Three witnesses testified during day one: Minneapolis 911 dispatcher Jena Scurry who directed police to Cup Foods after getting a call about a man with a counterfeit bill, Alisha Oyler, who recorded seven separate videos of the incident as she was working as a cashier across the street from where Floyd was killed, was next to take the stand.

The final witness of the day was Donald Williams, a martial arts trained fighter who was standing a few feet away as Chauvin forced his knee onto Floyd’s neck.

The day ended with a “major technical glitch” interrupted by the video feed being carried by news networks and watched by Floyd’s family members in a neighboring courtroom.

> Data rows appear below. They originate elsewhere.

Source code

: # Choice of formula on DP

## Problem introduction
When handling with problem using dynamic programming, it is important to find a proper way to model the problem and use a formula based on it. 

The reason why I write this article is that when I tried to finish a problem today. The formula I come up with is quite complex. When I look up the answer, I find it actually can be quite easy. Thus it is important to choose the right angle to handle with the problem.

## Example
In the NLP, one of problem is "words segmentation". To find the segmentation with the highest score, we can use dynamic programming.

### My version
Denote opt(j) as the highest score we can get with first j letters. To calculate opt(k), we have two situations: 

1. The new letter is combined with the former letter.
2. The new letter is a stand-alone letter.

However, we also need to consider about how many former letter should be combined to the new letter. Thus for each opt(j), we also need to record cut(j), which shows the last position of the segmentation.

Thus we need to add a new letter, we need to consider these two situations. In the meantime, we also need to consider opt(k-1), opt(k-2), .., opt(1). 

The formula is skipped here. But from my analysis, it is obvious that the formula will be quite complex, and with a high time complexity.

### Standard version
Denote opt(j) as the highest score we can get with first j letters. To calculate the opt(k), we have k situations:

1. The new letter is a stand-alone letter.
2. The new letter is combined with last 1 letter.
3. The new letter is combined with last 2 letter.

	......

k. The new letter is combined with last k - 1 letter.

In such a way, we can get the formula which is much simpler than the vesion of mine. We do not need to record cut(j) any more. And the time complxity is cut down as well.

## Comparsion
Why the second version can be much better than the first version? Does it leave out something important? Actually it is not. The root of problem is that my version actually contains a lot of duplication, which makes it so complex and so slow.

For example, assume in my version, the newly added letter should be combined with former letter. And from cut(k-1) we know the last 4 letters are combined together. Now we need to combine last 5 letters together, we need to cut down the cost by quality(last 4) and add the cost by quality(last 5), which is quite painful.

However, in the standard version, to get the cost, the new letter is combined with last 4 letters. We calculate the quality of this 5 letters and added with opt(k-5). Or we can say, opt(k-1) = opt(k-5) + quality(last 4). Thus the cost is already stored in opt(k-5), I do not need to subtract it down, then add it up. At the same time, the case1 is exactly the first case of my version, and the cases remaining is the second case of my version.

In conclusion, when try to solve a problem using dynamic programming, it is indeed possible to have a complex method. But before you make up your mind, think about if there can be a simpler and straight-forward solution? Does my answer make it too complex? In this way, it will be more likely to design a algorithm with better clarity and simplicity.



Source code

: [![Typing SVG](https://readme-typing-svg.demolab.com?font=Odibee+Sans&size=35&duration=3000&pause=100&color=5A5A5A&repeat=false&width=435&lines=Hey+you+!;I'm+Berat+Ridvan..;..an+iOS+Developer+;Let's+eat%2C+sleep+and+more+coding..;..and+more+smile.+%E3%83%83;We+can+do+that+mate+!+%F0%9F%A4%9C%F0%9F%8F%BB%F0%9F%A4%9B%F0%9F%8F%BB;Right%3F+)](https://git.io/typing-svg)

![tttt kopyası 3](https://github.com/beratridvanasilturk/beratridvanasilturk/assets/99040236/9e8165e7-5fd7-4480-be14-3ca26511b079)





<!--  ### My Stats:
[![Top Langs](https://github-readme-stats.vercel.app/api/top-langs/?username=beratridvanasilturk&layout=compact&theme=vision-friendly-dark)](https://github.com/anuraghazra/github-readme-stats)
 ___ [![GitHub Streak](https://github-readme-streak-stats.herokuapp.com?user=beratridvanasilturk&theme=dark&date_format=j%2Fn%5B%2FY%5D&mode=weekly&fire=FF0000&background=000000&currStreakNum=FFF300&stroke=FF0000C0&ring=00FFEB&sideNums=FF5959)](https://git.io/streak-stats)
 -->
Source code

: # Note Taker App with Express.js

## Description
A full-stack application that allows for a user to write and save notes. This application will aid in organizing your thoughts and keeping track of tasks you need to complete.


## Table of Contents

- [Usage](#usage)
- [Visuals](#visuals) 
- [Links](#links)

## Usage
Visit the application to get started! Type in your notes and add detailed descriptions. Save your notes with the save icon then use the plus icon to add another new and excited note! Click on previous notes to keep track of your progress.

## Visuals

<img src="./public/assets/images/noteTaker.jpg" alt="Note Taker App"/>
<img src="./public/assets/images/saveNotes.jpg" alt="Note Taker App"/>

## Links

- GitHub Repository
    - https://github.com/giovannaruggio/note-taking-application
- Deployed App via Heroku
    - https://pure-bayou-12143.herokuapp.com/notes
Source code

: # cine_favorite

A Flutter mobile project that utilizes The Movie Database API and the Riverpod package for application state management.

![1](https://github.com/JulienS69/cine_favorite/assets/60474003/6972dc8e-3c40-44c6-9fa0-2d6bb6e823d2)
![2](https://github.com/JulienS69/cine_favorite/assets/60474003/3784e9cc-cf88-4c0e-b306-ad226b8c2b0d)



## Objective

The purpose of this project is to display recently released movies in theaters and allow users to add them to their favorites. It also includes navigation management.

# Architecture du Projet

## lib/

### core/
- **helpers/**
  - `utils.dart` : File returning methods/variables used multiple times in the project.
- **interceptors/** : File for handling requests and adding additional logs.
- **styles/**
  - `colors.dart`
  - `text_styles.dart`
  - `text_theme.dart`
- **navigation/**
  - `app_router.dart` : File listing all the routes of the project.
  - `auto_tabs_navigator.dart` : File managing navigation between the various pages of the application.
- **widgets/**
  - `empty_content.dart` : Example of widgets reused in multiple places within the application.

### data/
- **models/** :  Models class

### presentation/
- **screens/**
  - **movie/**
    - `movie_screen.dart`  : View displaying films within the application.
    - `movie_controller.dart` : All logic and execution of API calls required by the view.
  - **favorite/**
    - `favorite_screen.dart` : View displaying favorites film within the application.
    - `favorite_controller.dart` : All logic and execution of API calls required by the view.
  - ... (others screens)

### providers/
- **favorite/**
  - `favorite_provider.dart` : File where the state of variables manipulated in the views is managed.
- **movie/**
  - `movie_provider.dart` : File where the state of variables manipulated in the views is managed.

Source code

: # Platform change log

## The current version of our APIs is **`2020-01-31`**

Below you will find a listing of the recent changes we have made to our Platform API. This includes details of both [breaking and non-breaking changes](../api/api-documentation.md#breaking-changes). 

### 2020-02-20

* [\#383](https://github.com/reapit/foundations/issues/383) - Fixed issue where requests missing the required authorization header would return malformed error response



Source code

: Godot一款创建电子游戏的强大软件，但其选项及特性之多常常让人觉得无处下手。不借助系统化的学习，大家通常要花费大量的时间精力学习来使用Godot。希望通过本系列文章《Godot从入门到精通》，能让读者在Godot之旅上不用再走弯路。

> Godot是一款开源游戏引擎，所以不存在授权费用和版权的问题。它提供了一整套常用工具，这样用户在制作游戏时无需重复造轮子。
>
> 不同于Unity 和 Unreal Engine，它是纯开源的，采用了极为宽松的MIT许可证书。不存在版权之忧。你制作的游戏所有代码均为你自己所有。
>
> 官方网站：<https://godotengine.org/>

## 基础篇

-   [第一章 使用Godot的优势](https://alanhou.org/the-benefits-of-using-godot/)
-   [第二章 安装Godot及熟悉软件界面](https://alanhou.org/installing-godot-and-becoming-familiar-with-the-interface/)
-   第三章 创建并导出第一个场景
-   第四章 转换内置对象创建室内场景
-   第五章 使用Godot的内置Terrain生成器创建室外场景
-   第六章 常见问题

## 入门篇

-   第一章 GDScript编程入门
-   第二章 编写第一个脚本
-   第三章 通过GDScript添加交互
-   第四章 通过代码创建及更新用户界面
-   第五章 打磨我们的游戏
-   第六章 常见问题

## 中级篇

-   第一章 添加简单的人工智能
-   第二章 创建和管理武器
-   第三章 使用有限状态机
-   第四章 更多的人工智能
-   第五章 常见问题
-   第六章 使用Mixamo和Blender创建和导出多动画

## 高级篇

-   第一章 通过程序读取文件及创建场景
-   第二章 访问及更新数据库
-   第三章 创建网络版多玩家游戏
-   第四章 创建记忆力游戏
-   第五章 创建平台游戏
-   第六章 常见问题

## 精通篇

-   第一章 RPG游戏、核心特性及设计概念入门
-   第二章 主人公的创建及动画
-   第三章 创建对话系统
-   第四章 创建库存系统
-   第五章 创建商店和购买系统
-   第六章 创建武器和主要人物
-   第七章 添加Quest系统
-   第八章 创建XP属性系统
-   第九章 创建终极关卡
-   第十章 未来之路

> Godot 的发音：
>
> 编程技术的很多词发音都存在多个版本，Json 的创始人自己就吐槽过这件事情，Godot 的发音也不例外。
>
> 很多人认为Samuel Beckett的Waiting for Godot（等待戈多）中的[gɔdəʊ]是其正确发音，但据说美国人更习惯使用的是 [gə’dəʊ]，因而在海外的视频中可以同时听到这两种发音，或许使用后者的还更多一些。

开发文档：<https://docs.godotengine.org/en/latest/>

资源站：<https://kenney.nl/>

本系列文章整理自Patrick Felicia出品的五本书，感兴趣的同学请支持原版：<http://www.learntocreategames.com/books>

Day two included more testimonies from witnesses, some of which were younger than 18 last May. The witnesses’ testimonies were all consistent with each other, and each of them were emotional. 

One witness, Darnella Frazier, who took a video of the arrest that helped ignite protests across the country, expressed regret for not physically confronting Mr. Chauvin, but said she ultimately believed the former officer was at fault for Mr. Floyd’s death.

“It’s been nights I stayed up apologizing and apologizing to George Floyd for not doing more and not physically interacting and not saving his life,” she said.

Nelson also had a testy exchange with a mixed martial arts fighter who was at the scene of the arrest and testified on days one and two. Prosecutors continued to focus on how long Mr. Chauvin kept his knee on Mr. Floyd, pinning him to the street. 

Day two ended with Judge Peter Cahill delivering a warning about not arguing with court or counsel to witness Genevieve Hansen, the off-duty firefighter who called 911 to report Chauvin.

Day three consisted of additional emotional witness testimonies, which included a member of Floyd’s family. 

It’s expected that Chauvin’s trial will continue for at least a month. 

This trial has been long awaited, and I hope Floyd’s family can get some peace now that the trial has begun.